(TEXT UNDER STUDY)

Its own appointed limits keep:
Oh, hear us when we cry to Thee
For those in peril on the sea."
And when the Sunday morning came and the same prayers were read which they had been accustomed to hear in England, many who listened felt that, whatever oceans they might cross, here was a tie that bound them to their island home, and to the religion of their fathers.
On the morning of the sixth day we passed the island of Perim, which guards the Gates of the Red Sea, and during the day passed many islands, and were in full sight of the Arabian coast, and at the evening touched at Aden. Here the heat reaches the superlative. In going down the Red Sea, one may use all degrees of comparison—hot, hotter, hottest—and the last is Aden. It is a barren point of rock and sand, within twelve degrees of the Equator, and the town is actually in the crater of an extinct volcano, into which the sun beats down with the heat of Nebuchadnezzar's furnace. But the British Government holds it, as it commands the entrance to the Red Sea, and has fortified it, and keeps a garrison here. However it mercifully sends few English soldiers to such a spot, but supplies the place chiefly with native regiments from India. All the officers hold the place in horror, counting it a very purgatory, from which it is Paradise to be transferred to India.
But from this point the great oppression of the heat ceased. Rounding this rock of Aden, we no longer bore southward (which would have taken us along the Eastern coast of Africa, to the island of Zanzibar, the point of departure for Livingstone to explore the interior, and of Stanley to find him), but turned to the East, and soon met the Northeast monsoon, which, blowing in our faces, kept us comparatively cool all the way across the Indian Ocean.
And now our thoughts began to be busy with the strange land which we were soon to see, a land to which most of those on board belonged, and of which they were always ready to converse. Strangers to each other, we soon became acquainted, and exchanged our experiences of travel. Beside me at the table sat a barrister from Bombay, and next to him three merchants of that city, who, leaving their families in England, were returning to pursue their fortunes in India. One had been a member of the Governor's Council, and all were familiar with the politics and the business of that great Empire. There was also a missionary of the Free Church of Scotland, who, after ten years' service, had been allowed a year and a half to recruit in the mother country, and was now returning to his field of labor in Bombay, with whom I had many long talks about the religions of India and the prospects of missions. There was a fine old gentleman who had made his fortune in Australia, to which he was returning with his family after a visit to England.

(End TEXT UNDER STUDY)

◆ TASK DESCRIPTION ◆
According to the voyage account, why did the travelers stay comparatively cool after rounding Aden? Answer in one to three sentences. The lines after this point are separate material and have no connection to the voyage account.

(INFORMATION)

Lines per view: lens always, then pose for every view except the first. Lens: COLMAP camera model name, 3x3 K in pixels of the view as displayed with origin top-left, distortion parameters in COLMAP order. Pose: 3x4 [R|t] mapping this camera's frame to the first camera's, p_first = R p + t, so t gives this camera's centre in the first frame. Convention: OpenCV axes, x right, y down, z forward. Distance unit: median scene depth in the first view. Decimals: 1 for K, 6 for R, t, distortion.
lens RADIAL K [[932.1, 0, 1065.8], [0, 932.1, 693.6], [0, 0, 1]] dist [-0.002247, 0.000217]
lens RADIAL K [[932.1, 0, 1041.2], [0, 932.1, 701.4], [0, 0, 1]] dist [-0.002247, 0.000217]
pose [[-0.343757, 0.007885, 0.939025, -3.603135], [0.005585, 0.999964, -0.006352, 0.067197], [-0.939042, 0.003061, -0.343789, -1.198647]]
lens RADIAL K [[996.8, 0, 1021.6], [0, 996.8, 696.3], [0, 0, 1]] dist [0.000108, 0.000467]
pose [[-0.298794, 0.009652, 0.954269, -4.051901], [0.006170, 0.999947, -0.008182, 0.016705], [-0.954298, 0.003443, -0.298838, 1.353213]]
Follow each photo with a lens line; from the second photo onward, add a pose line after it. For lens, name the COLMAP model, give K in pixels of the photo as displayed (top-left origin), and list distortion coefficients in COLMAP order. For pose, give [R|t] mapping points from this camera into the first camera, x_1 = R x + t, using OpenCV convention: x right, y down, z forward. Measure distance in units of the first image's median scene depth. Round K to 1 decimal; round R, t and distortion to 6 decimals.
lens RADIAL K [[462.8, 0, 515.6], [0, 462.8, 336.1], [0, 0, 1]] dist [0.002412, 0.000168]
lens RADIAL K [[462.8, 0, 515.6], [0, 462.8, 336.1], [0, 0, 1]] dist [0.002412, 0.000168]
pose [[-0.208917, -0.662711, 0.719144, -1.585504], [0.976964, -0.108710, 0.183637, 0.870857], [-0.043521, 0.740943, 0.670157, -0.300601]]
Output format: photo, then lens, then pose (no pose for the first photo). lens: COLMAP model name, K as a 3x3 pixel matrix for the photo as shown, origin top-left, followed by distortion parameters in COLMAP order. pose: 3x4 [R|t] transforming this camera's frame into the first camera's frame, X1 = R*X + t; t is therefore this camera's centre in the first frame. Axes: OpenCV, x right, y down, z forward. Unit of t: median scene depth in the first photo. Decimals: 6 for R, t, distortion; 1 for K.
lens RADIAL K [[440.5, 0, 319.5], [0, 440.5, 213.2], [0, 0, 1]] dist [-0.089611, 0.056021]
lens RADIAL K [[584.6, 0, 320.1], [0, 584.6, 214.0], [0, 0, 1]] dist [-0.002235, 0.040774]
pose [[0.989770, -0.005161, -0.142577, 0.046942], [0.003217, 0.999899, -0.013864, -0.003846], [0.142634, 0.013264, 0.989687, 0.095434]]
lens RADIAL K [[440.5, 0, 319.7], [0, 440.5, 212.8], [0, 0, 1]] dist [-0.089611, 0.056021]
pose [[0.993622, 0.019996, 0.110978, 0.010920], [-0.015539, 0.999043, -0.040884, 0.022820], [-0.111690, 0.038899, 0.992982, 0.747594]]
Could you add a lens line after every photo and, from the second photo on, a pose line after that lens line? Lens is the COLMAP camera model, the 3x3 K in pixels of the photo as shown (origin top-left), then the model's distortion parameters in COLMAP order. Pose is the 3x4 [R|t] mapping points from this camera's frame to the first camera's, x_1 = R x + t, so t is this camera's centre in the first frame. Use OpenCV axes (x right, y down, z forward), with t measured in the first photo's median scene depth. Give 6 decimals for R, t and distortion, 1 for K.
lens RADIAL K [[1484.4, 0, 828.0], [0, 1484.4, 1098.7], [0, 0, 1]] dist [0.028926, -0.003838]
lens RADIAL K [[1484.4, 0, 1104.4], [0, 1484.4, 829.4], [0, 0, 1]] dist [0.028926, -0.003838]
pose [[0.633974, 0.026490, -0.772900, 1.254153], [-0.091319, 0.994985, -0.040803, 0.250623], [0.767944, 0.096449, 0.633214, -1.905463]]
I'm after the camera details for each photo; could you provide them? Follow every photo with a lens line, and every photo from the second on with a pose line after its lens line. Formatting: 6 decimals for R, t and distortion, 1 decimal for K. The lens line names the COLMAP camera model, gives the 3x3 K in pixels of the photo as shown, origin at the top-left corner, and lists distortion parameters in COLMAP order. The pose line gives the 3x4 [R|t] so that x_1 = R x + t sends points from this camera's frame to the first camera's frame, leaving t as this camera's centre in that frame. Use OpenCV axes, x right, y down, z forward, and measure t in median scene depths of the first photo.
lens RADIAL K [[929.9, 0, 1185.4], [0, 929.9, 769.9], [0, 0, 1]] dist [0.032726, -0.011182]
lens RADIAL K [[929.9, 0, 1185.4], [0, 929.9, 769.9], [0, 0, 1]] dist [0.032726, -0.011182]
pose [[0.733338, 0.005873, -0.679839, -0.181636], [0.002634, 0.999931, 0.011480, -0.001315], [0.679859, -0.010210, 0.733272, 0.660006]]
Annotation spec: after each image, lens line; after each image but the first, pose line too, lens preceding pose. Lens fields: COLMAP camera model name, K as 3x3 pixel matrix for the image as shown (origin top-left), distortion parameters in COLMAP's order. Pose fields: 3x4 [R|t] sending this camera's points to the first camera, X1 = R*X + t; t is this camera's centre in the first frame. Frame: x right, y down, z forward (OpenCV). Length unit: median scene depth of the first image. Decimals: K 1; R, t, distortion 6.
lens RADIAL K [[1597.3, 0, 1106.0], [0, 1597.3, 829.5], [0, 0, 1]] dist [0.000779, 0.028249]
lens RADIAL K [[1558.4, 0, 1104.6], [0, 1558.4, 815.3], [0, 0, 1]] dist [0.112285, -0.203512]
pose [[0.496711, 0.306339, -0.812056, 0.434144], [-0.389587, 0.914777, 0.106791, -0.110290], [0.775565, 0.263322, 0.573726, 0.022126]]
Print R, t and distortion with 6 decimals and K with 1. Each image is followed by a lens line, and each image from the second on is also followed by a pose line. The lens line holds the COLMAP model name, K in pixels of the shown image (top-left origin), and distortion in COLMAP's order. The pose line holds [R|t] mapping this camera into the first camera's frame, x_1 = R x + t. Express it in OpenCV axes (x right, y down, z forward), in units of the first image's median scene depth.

(End INFORMATION)

◆ RESULT FOR THIS TASK ◆
After rounding Aden, the ship stopped heading south and turned east, where it soon met the Northeast monsoon. That wind blew in their faces and kept them comparatively cool all the way across the Indian Ocean.